| WHAT YOU NEED TO DO |
Report back every line from the entries below in which the word "round" occurs.

Collected data entries:
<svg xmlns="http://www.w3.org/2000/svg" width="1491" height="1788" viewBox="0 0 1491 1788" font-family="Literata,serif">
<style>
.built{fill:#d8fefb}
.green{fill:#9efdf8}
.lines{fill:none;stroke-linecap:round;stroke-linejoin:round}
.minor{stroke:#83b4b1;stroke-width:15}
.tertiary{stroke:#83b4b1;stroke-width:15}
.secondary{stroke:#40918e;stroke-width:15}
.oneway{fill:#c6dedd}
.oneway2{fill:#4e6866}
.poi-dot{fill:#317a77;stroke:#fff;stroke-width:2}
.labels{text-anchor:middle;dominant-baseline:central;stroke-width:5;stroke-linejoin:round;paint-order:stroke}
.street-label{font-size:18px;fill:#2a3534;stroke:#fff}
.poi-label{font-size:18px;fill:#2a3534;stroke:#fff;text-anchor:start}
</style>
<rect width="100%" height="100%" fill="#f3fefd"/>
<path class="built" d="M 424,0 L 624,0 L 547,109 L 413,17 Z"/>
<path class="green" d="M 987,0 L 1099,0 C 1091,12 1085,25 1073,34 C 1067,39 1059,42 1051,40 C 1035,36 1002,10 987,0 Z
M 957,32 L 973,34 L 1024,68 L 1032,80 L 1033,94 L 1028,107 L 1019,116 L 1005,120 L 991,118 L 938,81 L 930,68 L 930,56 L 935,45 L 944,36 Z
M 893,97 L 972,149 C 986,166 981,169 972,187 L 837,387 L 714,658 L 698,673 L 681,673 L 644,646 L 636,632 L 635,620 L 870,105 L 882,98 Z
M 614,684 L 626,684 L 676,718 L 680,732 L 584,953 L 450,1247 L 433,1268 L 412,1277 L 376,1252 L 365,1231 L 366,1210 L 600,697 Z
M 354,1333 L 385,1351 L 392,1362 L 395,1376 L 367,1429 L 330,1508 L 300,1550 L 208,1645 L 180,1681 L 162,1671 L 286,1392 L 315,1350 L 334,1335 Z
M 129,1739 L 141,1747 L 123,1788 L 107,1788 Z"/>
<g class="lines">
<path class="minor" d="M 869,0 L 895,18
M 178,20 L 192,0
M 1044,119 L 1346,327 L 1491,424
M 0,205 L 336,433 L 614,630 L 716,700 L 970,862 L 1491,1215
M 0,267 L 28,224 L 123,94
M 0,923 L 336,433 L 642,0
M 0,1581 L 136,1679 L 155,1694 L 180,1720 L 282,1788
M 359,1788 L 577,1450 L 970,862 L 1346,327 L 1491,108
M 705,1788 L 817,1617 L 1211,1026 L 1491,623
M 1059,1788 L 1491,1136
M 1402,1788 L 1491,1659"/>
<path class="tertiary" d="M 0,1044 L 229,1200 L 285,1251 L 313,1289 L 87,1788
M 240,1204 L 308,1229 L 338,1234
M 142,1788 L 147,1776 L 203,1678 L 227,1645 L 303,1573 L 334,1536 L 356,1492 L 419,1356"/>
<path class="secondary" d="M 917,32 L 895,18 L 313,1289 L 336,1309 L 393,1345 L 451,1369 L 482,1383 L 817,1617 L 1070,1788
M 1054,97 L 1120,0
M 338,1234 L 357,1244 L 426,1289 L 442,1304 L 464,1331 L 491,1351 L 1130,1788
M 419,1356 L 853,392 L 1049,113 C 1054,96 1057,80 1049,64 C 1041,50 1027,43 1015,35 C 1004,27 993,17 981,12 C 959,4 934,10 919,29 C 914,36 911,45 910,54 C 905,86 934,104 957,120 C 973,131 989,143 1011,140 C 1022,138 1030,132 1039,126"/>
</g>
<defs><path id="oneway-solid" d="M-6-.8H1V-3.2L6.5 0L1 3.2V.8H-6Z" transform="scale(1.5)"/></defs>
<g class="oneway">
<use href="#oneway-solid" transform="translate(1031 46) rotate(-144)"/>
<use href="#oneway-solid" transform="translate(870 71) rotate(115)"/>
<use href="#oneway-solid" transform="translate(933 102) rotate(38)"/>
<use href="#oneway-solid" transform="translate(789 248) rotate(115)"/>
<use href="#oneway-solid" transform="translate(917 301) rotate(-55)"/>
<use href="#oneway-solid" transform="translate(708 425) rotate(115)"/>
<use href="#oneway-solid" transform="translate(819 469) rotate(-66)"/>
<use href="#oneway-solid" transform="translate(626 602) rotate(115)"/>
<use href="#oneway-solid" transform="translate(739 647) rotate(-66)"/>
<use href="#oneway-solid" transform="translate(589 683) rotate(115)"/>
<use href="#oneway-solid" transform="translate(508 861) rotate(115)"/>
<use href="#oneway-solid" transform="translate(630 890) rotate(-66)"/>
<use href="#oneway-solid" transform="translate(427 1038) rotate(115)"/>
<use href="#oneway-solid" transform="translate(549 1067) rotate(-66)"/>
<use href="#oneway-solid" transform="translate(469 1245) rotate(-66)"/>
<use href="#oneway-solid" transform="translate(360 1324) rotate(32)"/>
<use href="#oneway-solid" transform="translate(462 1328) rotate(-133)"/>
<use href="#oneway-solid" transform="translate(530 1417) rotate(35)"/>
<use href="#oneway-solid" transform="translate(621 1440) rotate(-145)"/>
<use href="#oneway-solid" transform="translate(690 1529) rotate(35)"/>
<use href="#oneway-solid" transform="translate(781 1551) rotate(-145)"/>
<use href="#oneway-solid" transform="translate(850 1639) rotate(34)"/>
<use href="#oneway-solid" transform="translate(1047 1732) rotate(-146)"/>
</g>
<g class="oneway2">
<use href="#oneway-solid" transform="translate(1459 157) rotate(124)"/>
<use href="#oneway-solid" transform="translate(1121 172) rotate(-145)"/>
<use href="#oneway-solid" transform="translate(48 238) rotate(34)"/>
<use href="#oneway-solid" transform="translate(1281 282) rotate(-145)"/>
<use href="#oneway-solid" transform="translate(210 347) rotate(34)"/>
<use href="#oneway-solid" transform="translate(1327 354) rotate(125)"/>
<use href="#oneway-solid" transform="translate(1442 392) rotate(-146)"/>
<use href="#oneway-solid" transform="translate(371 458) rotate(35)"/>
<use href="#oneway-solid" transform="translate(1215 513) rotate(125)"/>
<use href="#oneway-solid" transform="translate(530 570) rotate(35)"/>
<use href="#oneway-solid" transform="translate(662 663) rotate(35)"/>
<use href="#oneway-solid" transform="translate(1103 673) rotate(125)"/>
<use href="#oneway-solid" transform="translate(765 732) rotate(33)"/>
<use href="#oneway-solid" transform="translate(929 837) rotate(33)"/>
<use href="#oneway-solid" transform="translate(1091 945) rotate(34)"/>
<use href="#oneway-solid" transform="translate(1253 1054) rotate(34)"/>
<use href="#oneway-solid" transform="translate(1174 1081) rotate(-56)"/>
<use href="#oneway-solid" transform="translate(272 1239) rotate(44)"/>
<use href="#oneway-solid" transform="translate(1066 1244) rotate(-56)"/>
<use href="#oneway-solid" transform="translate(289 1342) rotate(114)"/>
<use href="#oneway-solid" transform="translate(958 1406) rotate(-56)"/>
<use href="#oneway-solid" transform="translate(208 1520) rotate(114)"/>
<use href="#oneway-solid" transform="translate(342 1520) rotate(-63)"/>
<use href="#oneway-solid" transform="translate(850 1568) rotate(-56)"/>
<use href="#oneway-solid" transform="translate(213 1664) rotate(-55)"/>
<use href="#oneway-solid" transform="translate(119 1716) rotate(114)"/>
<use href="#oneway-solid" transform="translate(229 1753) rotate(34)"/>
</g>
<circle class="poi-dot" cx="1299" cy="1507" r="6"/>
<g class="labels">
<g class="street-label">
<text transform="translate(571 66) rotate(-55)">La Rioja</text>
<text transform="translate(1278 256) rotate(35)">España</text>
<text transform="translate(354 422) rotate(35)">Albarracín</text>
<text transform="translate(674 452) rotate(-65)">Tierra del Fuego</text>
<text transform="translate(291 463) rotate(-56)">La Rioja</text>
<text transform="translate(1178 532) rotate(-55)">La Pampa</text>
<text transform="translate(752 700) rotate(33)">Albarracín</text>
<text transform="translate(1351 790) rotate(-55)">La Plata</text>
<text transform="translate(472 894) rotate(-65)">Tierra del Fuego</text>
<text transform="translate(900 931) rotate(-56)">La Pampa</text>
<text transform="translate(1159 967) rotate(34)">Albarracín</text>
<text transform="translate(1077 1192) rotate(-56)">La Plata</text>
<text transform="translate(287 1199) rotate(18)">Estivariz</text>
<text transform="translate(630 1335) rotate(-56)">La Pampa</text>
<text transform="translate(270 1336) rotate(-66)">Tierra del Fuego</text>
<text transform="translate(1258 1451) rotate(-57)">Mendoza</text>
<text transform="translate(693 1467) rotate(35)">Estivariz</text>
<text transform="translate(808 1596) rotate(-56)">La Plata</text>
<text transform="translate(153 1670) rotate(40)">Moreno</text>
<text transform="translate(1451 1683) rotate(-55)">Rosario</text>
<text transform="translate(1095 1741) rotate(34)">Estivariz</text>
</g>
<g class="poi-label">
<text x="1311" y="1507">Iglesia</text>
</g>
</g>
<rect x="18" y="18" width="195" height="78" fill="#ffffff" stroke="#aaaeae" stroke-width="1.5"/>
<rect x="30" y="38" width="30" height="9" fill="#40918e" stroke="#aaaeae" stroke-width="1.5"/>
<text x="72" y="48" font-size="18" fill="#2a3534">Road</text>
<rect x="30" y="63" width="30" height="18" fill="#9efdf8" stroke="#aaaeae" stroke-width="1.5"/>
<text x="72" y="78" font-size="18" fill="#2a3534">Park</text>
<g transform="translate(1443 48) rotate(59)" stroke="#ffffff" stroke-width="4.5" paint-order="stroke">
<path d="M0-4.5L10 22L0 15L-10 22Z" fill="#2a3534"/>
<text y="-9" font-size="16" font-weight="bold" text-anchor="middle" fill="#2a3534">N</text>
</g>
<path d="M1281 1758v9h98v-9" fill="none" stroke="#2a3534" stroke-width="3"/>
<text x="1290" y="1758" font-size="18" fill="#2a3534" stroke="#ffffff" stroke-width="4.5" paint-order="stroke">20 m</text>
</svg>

| ANSWER BELOW |
.lines{fill:none;stroke-linecap:round;stroke-linejoin:round}
.labels{text-anchor:middle;dominant-baseline:central;stroke-width:5;stroke-linejoin:round;paint-order:stroke}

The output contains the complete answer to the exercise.